**THE PROBLEM:** Only a number is wanted here: the count of lines in the entries below that include the word "NEWARK".

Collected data
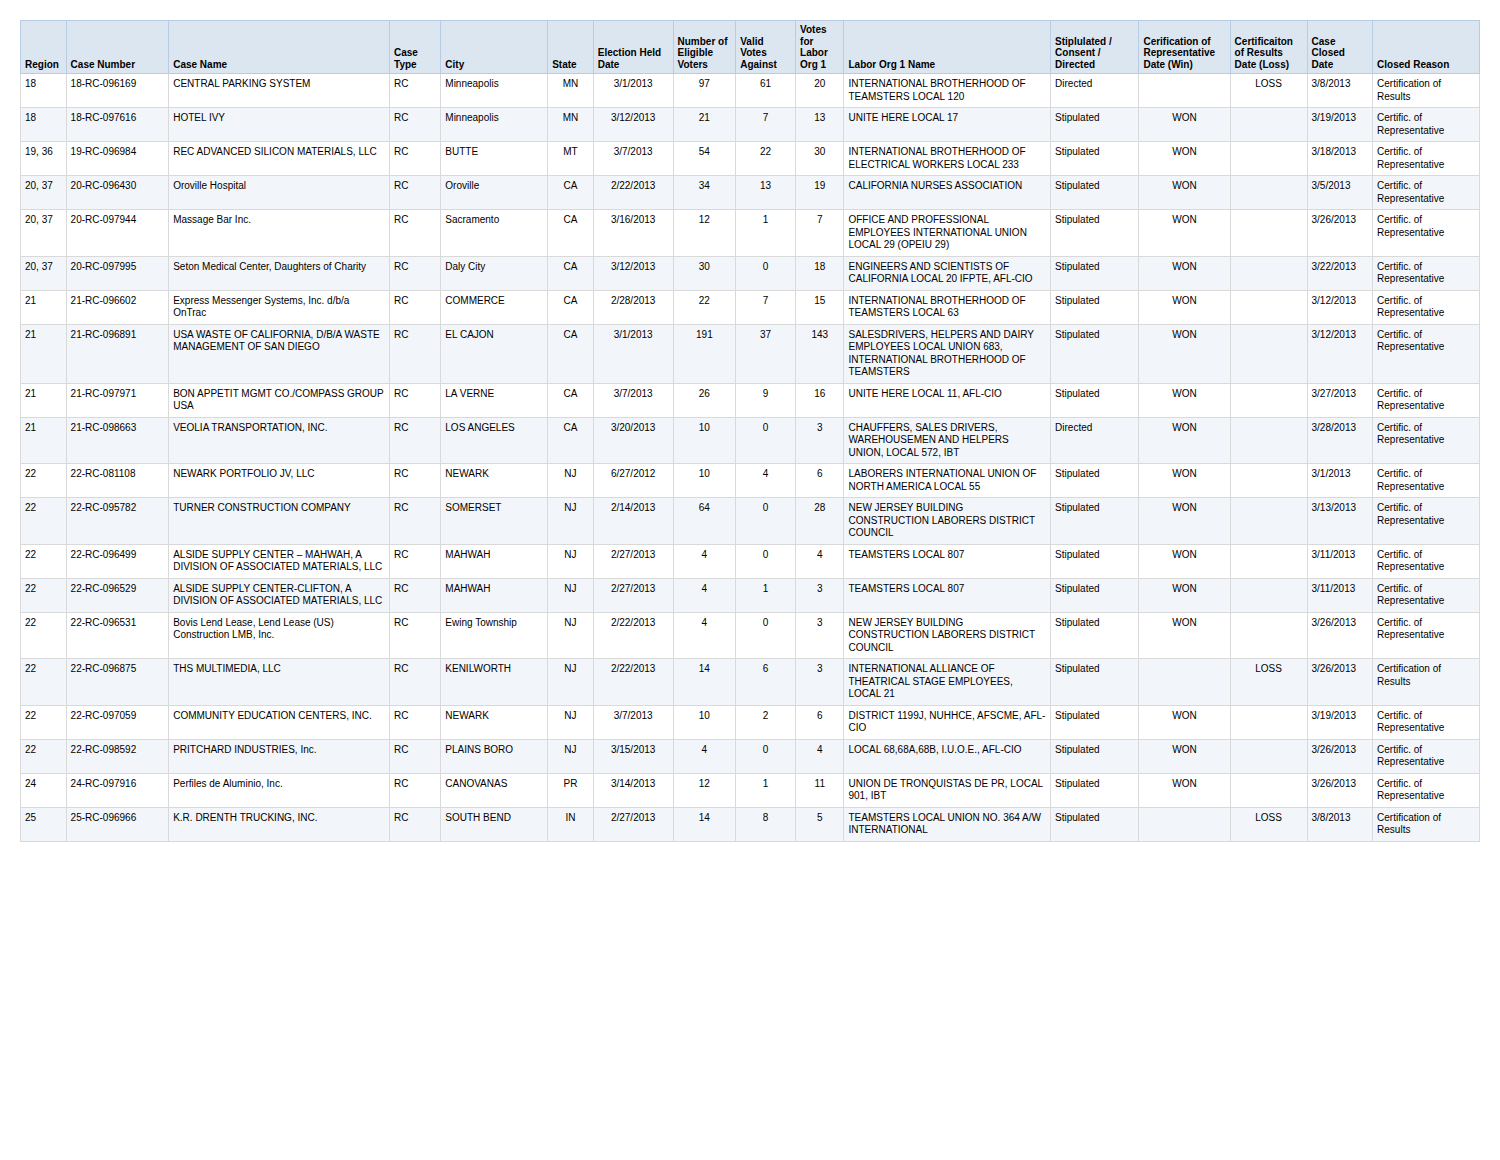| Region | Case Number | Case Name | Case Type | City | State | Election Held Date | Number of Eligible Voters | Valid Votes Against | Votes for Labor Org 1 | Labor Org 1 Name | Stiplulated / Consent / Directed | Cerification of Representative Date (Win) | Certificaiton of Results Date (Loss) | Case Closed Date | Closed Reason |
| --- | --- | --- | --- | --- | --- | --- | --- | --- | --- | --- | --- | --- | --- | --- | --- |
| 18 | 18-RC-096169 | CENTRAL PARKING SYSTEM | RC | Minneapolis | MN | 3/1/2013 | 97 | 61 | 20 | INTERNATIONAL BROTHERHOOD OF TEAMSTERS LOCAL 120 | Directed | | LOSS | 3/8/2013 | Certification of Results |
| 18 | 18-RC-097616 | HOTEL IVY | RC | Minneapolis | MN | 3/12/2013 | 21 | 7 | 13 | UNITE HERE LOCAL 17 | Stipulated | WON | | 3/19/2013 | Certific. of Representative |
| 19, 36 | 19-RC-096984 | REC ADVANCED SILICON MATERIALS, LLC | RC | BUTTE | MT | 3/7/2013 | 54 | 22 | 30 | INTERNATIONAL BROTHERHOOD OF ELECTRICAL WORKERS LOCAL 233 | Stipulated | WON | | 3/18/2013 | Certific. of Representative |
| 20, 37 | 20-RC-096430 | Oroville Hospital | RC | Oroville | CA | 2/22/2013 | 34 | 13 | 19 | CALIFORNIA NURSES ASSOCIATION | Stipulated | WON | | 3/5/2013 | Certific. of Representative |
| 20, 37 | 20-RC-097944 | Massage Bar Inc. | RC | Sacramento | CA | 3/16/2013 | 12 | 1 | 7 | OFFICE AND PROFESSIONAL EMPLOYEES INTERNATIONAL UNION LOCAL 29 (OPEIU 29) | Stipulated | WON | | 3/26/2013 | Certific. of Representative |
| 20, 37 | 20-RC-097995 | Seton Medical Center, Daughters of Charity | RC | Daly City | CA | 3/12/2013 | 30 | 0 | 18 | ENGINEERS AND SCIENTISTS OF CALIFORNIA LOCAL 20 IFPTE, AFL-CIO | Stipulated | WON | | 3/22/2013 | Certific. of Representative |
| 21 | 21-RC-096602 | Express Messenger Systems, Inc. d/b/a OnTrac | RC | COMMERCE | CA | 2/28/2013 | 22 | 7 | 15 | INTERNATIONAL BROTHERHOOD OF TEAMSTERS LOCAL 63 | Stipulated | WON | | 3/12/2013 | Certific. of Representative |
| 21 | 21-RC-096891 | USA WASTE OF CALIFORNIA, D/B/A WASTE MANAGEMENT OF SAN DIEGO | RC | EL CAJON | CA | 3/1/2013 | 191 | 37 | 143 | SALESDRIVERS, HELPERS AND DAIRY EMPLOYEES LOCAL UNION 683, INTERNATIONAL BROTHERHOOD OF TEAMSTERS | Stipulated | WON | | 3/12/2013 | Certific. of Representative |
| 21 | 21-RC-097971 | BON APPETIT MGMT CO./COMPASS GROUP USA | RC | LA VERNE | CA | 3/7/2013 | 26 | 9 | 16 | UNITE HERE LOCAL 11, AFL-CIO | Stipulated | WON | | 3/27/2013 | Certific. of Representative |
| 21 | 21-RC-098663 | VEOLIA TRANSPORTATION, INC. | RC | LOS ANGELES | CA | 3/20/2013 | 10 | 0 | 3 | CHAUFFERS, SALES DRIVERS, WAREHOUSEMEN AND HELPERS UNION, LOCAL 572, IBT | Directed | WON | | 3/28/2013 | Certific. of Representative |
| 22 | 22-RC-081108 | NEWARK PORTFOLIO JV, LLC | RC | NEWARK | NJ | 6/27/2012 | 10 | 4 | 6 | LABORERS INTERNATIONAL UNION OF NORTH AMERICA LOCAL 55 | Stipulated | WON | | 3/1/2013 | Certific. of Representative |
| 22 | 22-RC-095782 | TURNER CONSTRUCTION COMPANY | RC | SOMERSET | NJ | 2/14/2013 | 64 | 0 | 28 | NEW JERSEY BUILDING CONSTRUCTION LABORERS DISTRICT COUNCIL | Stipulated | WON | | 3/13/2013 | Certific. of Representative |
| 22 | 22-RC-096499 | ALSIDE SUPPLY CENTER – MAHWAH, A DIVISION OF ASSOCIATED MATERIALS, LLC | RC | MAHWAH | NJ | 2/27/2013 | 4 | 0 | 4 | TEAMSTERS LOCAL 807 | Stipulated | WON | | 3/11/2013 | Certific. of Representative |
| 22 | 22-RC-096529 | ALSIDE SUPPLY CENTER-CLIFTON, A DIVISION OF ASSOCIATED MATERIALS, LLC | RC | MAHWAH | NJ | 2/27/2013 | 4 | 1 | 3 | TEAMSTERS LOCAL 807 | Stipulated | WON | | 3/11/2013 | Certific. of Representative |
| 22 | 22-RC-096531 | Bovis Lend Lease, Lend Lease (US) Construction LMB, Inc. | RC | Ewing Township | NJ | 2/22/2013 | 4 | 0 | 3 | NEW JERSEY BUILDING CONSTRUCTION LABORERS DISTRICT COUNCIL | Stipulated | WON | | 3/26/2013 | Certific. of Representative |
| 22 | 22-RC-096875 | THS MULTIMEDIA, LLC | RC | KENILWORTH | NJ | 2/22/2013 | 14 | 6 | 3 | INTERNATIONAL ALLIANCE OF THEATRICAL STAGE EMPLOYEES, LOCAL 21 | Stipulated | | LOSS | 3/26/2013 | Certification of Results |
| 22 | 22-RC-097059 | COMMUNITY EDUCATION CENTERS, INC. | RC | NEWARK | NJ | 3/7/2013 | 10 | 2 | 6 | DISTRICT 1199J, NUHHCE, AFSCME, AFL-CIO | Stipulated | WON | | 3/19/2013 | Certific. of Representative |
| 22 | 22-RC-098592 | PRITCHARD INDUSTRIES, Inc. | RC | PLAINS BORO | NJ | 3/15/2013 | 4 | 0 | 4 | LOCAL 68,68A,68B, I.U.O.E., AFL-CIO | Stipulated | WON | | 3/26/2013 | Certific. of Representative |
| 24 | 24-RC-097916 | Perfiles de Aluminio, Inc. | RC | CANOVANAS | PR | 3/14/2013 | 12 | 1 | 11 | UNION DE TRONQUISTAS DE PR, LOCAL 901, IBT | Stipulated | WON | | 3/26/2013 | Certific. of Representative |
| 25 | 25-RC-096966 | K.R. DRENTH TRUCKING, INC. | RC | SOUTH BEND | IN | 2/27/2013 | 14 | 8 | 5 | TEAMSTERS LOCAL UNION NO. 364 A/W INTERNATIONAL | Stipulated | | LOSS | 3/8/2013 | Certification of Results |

**SOLUTION FOR THIS PROBLEM:** 2